As his convalescence dragged into September, Samuels, ever the gentleman employer, gave Hammett a notarized letter to provide to the Veterans’ Bureau in hopes of starting up his relief again:
Gentlemen,
This is to certify that Samuel Dashiell Hammett resigned his position as advertising manager of the Albert S. Samuels on July 20, 1926, because ill health had made it impossible for him to perform his duties.
Very truly yours,
Albert S. Samuels
Doctors insisted that a family with a new baby needed to be physically separated from such an active TB case. This time, Jose took the girls with her all the way home by train to Anaconda, for a separation that would last six months. Hammett’s disability was once again listed as total.

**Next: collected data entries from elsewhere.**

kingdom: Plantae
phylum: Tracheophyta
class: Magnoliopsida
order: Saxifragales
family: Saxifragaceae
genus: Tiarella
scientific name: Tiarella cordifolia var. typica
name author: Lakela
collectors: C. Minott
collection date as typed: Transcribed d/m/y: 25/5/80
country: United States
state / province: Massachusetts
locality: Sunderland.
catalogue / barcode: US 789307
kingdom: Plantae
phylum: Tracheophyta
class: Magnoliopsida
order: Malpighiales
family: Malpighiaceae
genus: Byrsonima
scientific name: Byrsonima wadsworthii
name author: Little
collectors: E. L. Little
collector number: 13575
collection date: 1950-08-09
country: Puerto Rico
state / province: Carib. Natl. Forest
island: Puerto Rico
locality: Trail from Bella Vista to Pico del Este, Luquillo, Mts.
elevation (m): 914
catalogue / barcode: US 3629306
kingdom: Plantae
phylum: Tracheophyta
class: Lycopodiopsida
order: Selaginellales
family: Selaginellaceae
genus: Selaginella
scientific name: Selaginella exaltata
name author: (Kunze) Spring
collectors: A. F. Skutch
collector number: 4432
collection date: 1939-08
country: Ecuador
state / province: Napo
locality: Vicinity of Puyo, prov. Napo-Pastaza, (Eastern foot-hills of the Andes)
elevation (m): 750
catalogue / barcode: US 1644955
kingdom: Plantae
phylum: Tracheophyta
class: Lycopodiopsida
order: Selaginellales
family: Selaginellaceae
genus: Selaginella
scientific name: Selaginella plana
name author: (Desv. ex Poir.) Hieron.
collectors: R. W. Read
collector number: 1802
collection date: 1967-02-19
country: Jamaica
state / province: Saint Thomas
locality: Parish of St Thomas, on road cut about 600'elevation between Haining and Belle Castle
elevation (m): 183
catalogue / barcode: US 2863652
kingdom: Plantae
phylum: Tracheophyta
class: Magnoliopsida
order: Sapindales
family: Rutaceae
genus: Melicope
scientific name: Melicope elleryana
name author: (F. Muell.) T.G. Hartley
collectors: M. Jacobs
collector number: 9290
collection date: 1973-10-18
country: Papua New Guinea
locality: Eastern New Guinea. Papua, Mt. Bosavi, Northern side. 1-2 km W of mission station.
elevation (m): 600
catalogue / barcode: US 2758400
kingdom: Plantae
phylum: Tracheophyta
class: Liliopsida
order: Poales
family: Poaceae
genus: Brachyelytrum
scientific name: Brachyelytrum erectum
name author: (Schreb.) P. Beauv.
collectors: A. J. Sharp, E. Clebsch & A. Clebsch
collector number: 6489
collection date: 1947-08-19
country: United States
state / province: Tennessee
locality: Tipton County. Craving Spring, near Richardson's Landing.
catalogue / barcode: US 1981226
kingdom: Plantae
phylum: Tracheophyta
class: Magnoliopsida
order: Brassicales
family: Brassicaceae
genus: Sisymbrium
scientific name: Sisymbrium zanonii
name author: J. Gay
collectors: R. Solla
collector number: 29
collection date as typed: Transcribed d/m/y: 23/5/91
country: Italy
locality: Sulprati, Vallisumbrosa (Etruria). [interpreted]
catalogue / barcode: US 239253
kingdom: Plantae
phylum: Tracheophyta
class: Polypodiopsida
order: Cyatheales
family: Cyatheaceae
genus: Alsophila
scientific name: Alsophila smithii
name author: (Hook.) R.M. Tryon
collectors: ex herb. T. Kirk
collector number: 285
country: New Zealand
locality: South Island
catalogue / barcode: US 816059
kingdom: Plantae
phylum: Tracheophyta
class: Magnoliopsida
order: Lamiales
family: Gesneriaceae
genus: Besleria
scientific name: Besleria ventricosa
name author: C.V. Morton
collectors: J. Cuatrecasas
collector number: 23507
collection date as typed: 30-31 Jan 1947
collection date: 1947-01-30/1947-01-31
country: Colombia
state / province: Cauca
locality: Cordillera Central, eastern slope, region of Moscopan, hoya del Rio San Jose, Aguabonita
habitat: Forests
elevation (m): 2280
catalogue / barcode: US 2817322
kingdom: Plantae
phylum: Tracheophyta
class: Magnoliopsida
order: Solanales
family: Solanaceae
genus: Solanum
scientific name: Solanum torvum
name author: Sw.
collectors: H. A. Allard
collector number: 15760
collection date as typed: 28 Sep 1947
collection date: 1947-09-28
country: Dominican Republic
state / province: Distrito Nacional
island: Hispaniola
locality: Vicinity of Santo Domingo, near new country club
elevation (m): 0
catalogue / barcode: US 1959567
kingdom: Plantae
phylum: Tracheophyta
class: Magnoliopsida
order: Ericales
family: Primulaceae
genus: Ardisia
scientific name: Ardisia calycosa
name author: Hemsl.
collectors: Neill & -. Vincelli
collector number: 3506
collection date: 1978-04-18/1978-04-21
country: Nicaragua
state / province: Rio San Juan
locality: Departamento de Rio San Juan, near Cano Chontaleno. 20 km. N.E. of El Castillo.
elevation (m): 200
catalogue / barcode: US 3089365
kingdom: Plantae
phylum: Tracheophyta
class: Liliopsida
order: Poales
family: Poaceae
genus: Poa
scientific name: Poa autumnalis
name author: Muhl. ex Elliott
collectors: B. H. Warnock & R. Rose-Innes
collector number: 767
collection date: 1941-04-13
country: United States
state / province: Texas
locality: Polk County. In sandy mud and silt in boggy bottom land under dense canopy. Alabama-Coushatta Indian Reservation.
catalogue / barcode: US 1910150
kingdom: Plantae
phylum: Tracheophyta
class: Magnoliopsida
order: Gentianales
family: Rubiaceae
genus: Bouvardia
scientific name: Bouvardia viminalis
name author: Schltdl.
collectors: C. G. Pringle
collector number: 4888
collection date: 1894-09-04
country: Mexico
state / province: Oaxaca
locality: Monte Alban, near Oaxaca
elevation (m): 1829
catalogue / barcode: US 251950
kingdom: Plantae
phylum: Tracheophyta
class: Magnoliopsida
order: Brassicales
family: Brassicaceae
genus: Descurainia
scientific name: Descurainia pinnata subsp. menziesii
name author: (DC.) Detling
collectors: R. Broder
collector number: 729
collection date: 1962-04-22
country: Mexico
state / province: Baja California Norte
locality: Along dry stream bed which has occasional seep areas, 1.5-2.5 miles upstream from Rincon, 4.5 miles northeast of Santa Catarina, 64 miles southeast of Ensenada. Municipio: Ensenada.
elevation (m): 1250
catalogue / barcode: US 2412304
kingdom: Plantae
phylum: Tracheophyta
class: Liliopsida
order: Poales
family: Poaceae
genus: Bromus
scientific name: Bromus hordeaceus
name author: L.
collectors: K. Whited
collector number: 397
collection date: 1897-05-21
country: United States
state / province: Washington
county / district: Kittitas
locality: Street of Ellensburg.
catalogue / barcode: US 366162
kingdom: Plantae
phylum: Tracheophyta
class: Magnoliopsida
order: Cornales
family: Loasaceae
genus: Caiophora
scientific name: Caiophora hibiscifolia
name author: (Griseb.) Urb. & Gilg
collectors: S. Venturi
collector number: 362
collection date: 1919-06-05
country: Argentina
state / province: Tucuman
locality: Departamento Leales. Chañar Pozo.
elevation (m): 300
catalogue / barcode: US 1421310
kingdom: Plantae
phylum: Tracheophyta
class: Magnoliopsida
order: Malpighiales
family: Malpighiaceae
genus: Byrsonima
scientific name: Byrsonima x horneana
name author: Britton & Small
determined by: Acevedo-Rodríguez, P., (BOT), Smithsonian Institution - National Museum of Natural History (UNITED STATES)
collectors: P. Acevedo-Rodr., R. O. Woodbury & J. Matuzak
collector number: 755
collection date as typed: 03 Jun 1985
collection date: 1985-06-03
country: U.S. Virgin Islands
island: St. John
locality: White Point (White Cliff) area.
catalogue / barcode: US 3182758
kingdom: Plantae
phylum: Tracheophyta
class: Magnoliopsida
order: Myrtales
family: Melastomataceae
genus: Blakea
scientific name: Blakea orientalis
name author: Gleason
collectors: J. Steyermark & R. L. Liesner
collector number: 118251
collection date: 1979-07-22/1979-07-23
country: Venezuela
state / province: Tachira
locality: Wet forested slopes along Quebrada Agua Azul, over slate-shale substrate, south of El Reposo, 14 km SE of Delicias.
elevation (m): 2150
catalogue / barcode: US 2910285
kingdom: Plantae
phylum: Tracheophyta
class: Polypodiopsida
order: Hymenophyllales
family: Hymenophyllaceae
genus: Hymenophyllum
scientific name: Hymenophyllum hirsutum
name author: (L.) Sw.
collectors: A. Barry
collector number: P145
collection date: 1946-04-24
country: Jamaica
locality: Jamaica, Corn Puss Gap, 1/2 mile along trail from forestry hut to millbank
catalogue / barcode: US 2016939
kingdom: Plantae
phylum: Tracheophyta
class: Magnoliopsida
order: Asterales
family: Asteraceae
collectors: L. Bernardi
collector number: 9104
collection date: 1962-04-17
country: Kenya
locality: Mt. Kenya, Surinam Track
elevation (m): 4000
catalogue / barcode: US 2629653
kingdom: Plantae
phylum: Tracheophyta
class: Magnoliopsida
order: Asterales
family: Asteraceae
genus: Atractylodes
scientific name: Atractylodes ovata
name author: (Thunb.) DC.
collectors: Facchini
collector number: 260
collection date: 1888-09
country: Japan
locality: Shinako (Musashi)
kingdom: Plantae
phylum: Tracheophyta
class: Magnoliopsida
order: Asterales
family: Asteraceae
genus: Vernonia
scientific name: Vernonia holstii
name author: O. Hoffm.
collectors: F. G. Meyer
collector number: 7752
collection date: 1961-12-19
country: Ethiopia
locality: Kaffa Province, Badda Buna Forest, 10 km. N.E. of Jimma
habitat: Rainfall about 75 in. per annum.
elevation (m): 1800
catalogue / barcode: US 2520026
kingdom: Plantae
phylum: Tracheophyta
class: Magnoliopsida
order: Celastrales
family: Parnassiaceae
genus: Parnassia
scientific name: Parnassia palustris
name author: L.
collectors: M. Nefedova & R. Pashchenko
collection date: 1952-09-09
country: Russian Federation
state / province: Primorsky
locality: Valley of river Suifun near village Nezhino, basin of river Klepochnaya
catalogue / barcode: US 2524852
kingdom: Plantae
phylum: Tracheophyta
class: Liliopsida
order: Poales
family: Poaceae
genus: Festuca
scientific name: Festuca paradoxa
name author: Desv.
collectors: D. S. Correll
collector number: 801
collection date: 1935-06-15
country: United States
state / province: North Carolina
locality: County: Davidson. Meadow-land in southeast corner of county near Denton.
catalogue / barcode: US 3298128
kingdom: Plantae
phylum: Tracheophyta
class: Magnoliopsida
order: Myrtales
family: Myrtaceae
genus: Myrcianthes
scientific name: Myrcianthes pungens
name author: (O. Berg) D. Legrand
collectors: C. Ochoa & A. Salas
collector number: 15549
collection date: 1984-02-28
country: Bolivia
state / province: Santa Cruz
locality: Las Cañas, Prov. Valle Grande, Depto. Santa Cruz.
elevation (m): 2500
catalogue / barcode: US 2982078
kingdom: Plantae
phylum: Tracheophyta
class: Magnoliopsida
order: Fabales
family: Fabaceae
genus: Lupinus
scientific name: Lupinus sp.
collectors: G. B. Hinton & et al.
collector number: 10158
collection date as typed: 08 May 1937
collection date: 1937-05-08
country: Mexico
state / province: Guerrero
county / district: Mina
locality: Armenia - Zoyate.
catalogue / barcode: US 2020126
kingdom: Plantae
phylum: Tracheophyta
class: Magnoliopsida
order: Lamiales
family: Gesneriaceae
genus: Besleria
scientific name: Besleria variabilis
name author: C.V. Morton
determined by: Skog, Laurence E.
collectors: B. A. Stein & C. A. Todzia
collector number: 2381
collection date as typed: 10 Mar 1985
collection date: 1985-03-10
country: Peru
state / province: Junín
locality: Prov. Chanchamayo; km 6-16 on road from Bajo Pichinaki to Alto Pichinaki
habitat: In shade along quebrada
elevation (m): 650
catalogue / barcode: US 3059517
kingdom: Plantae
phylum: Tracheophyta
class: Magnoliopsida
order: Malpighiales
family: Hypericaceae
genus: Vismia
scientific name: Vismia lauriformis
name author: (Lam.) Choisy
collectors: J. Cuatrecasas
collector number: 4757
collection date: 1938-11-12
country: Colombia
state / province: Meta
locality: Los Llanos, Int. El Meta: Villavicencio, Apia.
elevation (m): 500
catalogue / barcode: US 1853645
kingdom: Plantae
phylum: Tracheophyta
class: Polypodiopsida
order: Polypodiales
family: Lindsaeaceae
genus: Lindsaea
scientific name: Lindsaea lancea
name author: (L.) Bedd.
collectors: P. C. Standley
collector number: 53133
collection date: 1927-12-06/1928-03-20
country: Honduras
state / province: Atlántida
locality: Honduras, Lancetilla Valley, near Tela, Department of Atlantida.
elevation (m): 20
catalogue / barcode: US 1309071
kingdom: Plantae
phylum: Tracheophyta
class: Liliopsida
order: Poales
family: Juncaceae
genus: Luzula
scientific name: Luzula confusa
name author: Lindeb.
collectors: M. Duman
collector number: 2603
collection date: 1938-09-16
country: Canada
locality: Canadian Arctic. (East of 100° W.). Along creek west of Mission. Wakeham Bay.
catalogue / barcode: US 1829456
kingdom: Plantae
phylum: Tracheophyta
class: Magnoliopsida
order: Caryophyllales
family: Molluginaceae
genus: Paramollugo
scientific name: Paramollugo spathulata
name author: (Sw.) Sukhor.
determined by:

During his sickest times at Eddy Street, Hammett set up a network of chairs for making his way across the living room to the kitchen and bath or to occasionally spit blood. The story of the chairs later became a kind of origins tale or symbol of his remarkable tenacity—the tough guy leaving his bed of pain to keep working. (“When he wrote Red Harvest, friends say,” the Los Angeles Times repeated in 1934, “he was so ill, he had to line up the furniture between chair and typewriter to lean on as he dragged himself back and forth.”) But his separation from his family did not at first force him to develop his fiction art; he was once again desperate for money.